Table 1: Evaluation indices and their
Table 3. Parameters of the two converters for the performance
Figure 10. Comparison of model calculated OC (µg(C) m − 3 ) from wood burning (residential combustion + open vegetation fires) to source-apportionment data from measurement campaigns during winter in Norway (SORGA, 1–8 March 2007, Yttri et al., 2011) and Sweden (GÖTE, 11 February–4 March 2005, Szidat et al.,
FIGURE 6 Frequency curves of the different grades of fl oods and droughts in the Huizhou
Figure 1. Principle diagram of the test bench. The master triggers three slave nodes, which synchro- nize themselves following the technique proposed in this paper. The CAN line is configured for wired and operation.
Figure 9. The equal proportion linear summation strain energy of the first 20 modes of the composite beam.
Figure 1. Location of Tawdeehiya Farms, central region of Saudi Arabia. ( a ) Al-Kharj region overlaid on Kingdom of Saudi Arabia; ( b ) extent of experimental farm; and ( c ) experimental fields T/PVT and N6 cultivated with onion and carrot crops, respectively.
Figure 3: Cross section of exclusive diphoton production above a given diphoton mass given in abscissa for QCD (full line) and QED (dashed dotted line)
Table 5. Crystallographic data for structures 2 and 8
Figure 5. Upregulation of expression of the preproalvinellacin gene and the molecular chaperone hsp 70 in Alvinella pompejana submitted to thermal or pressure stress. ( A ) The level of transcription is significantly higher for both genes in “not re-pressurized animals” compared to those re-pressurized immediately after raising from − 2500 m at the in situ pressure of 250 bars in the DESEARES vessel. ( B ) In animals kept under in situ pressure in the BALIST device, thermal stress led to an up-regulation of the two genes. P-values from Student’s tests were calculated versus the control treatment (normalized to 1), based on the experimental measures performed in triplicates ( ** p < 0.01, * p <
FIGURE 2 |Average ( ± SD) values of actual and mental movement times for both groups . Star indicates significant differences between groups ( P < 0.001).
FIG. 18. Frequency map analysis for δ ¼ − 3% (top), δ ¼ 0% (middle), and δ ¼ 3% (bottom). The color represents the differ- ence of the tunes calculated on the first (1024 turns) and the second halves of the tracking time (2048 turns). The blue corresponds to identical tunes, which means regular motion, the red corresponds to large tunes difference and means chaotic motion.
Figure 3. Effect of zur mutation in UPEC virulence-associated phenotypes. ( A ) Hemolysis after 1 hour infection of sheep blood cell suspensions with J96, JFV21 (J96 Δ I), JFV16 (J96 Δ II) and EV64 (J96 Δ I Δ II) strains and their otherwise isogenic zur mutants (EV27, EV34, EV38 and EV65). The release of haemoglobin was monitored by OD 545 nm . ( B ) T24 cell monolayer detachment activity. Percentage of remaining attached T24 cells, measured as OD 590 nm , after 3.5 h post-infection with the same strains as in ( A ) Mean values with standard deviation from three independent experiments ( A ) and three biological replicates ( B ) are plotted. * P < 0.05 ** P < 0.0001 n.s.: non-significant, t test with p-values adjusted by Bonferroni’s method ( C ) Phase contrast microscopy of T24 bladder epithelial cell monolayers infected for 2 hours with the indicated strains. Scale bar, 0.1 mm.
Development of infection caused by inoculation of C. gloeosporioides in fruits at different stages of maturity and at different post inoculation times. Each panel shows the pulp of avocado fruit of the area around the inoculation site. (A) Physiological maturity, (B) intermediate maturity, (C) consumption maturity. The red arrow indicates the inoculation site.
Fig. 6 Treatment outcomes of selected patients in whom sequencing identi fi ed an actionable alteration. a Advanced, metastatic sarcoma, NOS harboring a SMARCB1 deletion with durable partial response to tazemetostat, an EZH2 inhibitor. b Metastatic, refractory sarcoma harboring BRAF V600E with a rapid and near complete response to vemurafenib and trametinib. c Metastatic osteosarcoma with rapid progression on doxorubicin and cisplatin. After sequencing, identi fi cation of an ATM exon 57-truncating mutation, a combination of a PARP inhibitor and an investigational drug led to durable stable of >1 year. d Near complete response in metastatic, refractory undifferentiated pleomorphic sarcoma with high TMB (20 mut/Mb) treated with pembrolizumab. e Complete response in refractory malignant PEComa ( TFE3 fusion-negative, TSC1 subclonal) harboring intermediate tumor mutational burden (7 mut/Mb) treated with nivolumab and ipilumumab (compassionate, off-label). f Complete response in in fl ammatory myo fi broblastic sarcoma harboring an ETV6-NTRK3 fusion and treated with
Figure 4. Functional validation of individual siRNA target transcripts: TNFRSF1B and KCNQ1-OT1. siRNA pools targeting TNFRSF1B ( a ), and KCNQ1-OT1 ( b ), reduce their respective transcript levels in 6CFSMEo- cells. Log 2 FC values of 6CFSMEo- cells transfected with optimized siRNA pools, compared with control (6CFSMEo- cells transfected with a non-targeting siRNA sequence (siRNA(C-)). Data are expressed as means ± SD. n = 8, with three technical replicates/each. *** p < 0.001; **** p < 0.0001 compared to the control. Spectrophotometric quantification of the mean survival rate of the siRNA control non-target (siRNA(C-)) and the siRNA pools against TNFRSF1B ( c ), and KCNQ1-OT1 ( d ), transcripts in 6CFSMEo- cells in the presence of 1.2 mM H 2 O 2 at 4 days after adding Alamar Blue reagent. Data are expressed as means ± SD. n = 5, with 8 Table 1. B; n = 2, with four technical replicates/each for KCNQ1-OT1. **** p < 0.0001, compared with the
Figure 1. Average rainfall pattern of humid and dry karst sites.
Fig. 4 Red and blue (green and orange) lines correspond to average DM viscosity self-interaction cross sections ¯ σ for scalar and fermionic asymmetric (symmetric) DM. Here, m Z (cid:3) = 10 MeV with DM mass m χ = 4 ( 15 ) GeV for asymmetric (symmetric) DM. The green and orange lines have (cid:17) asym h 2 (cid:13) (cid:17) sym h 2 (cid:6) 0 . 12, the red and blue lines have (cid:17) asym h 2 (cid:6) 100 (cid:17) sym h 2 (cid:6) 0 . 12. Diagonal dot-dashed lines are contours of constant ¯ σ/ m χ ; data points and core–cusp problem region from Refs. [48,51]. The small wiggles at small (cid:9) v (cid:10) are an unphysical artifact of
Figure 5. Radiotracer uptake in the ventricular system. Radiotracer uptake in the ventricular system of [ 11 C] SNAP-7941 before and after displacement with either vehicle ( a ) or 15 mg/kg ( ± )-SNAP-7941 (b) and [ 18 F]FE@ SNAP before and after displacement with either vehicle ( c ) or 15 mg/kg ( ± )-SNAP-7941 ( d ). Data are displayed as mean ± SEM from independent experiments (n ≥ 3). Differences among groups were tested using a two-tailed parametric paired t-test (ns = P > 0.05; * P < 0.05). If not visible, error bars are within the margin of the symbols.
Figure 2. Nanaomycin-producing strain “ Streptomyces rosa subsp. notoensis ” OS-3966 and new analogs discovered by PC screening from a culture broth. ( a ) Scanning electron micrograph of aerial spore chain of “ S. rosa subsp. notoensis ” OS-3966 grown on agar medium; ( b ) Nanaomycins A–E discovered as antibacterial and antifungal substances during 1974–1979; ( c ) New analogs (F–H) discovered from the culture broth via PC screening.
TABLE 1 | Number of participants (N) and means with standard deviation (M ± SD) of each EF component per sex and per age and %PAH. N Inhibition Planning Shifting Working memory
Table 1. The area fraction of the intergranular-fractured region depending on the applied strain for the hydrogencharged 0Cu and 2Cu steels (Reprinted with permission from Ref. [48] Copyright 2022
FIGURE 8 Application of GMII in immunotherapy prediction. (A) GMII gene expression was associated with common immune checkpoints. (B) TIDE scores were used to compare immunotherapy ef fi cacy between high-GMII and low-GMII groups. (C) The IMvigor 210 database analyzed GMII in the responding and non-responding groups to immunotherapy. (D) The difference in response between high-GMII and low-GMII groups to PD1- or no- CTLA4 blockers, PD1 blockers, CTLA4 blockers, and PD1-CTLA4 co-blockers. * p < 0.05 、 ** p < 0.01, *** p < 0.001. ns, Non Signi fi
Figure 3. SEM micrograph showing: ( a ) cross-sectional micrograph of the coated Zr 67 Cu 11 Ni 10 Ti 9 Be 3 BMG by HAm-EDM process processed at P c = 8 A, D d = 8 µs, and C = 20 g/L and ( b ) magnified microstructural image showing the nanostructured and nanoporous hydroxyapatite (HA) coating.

◇ ◇ ◇ ◇ ◇ ◇ ◇

**Work to be completed**
With the first line being the one containing "FIGURE 2 |Average" and the last line the one containing "Figure 3. Effect", transcribe exactly the lines above that fall in that range.

**Answer to the problem**
FIGURE 2 |Average ( ± SD) values of actual and mental movement times for both groups . Star indicates significant differences between groups ( P < 0.001).
FIG. 18. Frequency map analysis for δ ¼ − 3% (top), δ ¼ 0% (middle), and δ ¼ 3% (bottom). The color represents the differ- ence of the tunes calculated on the first (1024 turns) and the second halves of the tracking time (2048 turns). The blue corresponds to identical tunes, which means regular motion, the red corresponds to large tunes difference and means chaotic motion.
Figure 3. Effect of zur mutation in UPEC virulence-associated phenotypes. ( A ) Hemolysis after 1 hour infection of sheep blood cell suspensions with J96, JFV21 (J96 Δ I), JFV16 (J96 Δ II) and EV64 (J96 Δ I Δ II) strains and their otherwise isogenic zur mutants (EV27, EV34, EV38 and EV65). The release of haemoglobin was monitored by OD 545 nm . ( B ) T24 cell monolayer detachment activity. Percentage of remaining attached T24 cells, measured as OD 590 nm , after 3.5 h post-infection with the same strains as in ( A ) Mean values with standard deviation from three independent experiments ( A ) and three biological replicates ( B ) are plotted. * P < 0.05 ** P < 0.0001 n.s.: non-significant, t test with p-values adjusted by Bonferroni’s method ( C ) Phase contrast microscopy of T24 bladder epithelial cell monolayers infected for 2 hours with the indicated strains. Scale bar, 0.1 mm.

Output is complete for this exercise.